DOCUMENT SOURCE -
Selon Henggeler, professeur américain de psychiatrie et de sciences du comportement, les habiletés sociales sont « les comportements nécessaires pour entretenir des interactions fructueuses à l’école, à la maison et dans toute communauté ».

Brown (2003) rejoint cette définition en définissant les habiletés sociales comme « la capacité de démontrer un comportement approprié dans une variété de contextes comme à la maison, à l’école ou au travail et dans la société en général. »

Selon Michelson et al (1986) les habiletés sociales possèdent différentes composantes, caractéristiques :

- elles sont principalement développées par apprentissage (observation, modelage, etc.) ;

- elles comprennent des comportements spécifiques (et discrets), verbaux et non verbaux ;

- elles se composent de réponses appropriées et efficaces ;

- elles renforcent les rapports sociaux ;

- elles impliquent des réactions efficaces et appropriées.

PROBLÈMES ET EXERCICES -
1 – Répondez aux questions suivantes à partir du texte sur les habiletés sociales.
(a) Quelle fonction le texte attribue-t-il à Henggeler ?
(b) De quelle année date la définition de Brown ?
(c) Selon Michelson et al., par quel moyen les habiletés sociales sont-elles principalement développées ?
2 – Recopiez fidèlement un passage du texte sur les habiletés sociales : commencez aux mots « - elles sont » et arrêtez-vous après « efficaces et appropriées. ».
3 – Reprenez le texte sur les habiletés sociales là où il s'interrompt et poursuivez-le.

DONNÉES FOURNIES -

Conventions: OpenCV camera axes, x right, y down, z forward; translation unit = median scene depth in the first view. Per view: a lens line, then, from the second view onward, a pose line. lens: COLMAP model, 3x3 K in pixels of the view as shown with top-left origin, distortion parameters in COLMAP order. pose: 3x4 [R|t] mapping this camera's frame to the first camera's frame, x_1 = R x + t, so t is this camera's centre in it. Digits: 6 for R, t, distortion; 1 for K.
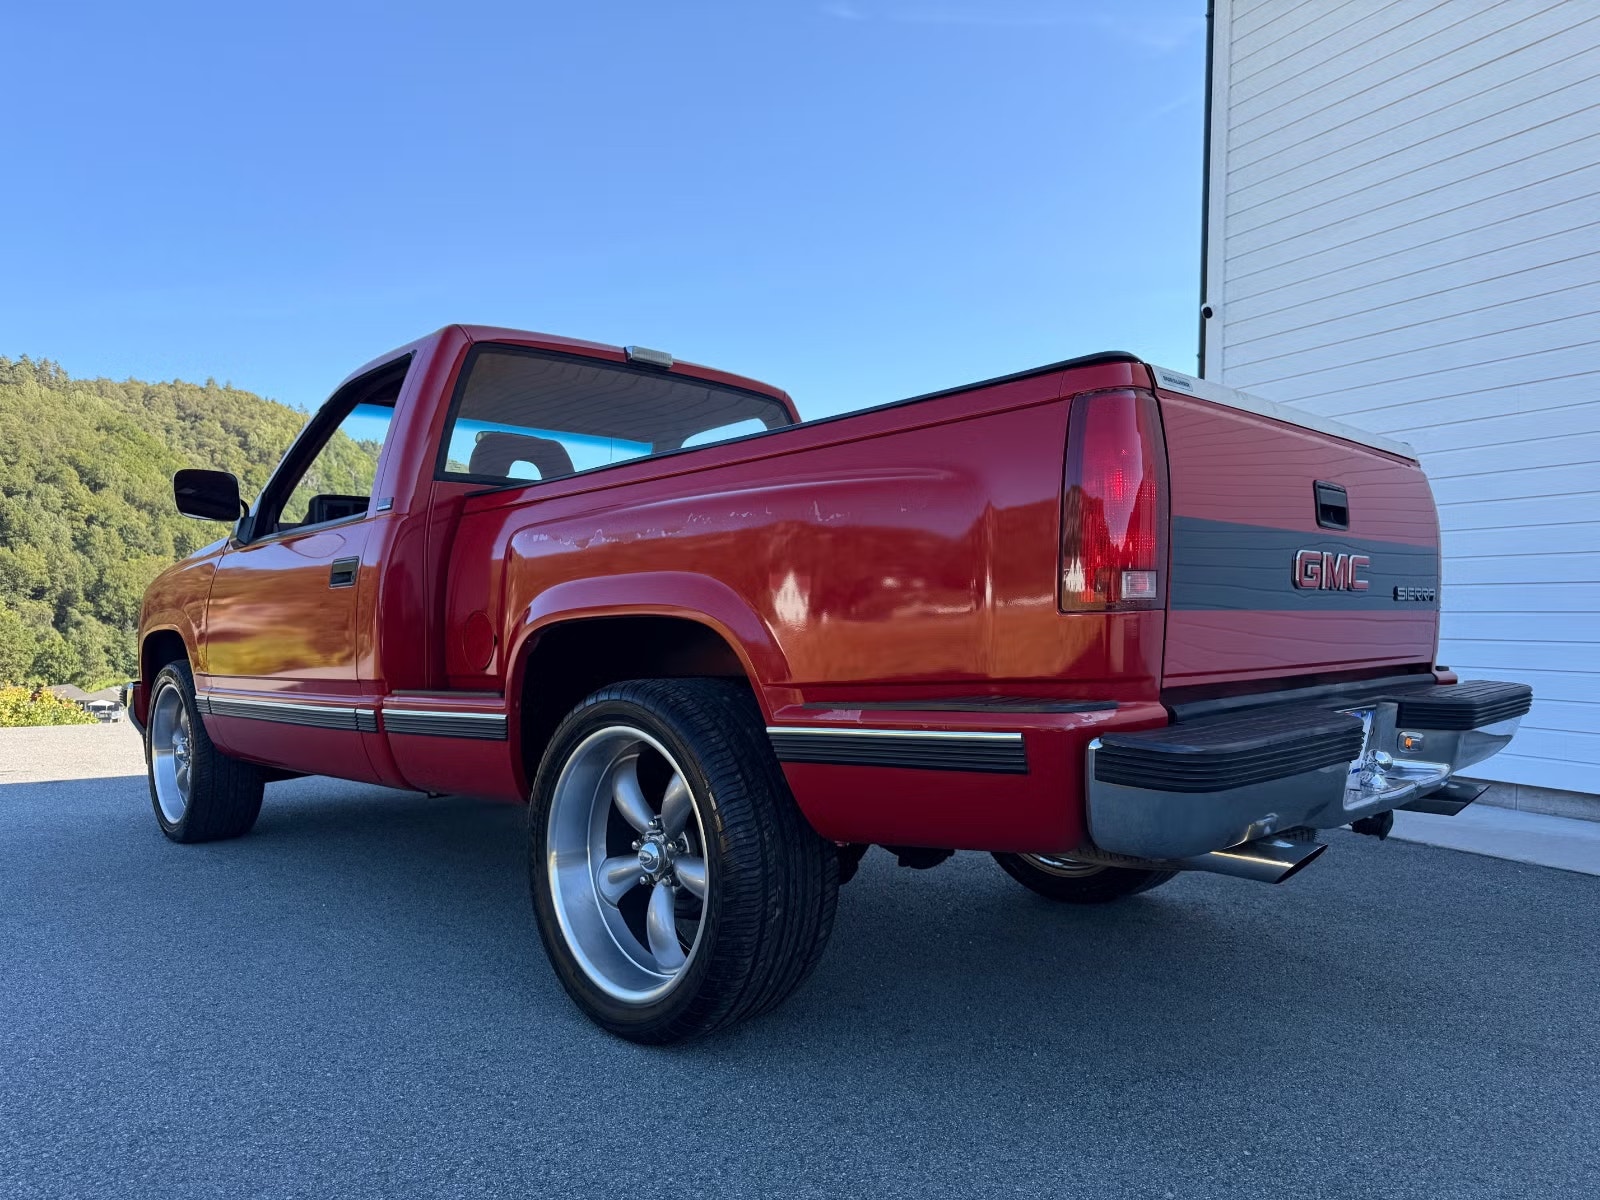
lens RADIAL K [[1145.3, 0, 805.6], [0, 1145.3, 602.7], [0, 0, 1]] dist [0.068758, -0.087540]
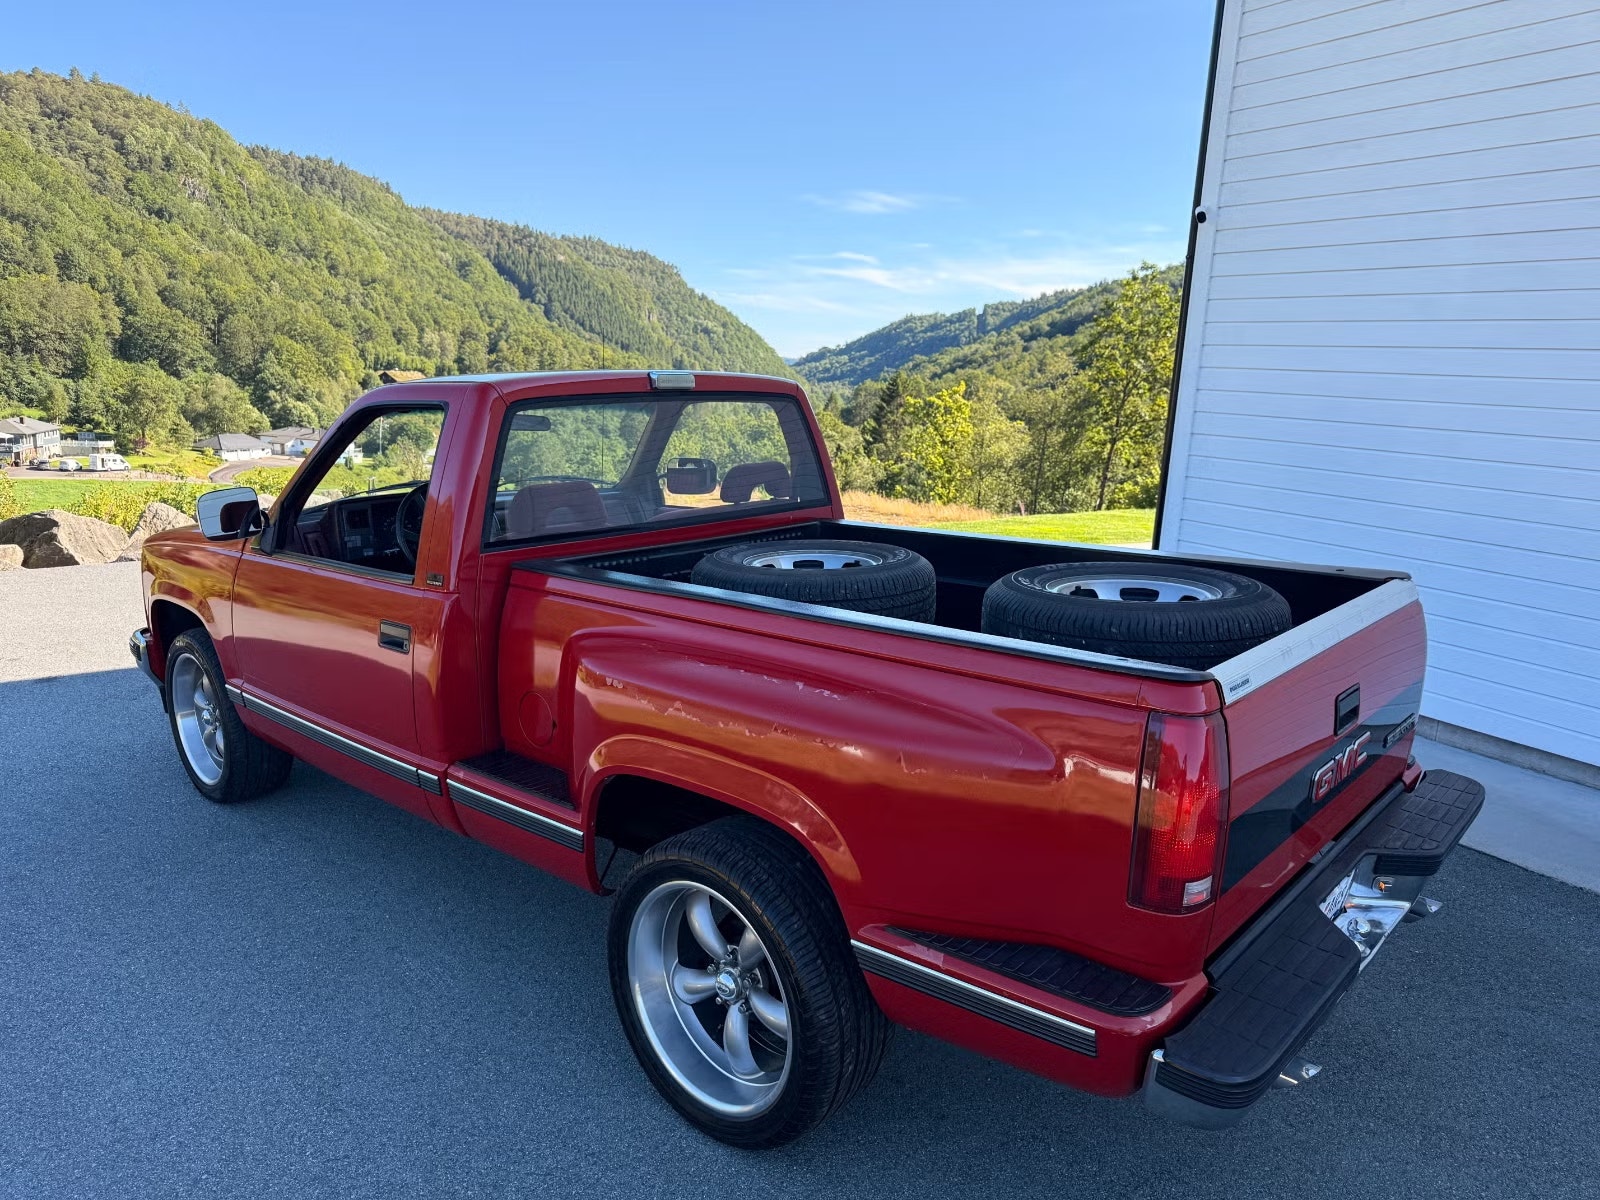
---
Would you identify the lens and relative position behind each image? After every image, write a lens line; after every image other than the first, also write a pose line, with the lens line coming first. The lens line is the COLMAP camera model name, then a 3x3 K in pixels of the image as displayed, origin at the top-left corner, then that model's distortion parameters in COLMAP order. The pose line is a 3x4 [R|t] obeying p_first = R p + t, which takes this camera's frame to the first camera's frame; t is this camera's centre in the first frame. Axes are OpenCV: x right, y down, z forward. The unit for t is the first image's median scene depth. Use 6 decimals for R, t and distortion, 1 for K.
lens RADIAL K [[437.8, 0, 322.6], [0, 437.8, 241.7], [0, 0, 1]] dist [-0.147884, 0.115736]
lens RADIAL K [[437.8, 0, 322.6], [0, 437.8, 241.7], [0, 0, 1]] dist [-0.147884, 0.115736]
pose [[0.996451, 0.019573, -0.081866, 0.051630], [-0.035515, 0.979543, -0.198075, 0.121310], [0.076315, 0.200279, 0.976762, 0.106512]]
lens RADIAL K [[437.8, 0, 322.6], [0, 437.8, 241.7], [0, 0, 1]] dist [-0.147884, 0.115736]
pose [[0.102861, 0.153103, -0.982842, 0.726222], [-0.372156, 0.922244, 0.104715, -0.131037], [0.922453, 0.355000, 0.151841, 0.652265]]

EXERCICES CORRIGÉS -
1 –
(a) Professeur américain de psychiatrie et de sciences du comportement.
(b) 2003.
(c) Par apprentissage (observation, modelage, etc.).

2 –
- elles sont principalement développées par apprentissage (observation, modelage, etc.) ;

- elles comprennent des comportements spécifiques (et discrets), verbaux et non verbaux ;

- elles se composent de réponses appropriées et efficaces ;

- elles renforcent les rapports sociaux ;

- elles impliquent des réactions efficaces et appropriées.

3 –
 

La compétence sociale générale d’un individu dépend donc de différentes habiletés sociales.

Comme habiletés sociales nous pouvons citer le respect de la prise de parole, présenter ses excuses, formuler une demande, donner et recevoir un compliment, ressentir et exprimer ses sentiments, aider autrui, écouter, tenir une conversation, etc.

Dans la suite de ce travail, nous avons décidé de développer l’estime de soi, le sentiment d’efficacité personnelle, la cognition sociale et la résolution de problèmes interpersonnels à l’aide de notre lecture du document « les troubles du comportement, la compétence sociale et la pratique d’activités physiques chez les adolescents » de Gendron M., Royer E., Bertrand R. et Potvin P. (2005).

 

Commençons par l’estime de soi. Chez les adolescents, par exemple, celle-ci est liée à la santé physique et mentale, à l’attachement qu’a l’individu avec sa famille et aux relations positives qu’il entretient avec les autres. L’estime de soi du jeune dépend aussi de sa réussite scolaire et de sa résilience envers les événements stressants qu’il pourrait rencontrer, c’est à dire sa capacité à y faire face.

Le manque d’estime de soi est souvent un indicateur de problèmes de comportement et d’un faible niveau d’habiletés sociales.

 

Ensuite, parmi les habiletés sociales, il y a également le sentiment d’efficacité personnelle, c’est à dire la vision que l’on a de pouvoir agir et atteindre, ou non, les objectifs que nous avons.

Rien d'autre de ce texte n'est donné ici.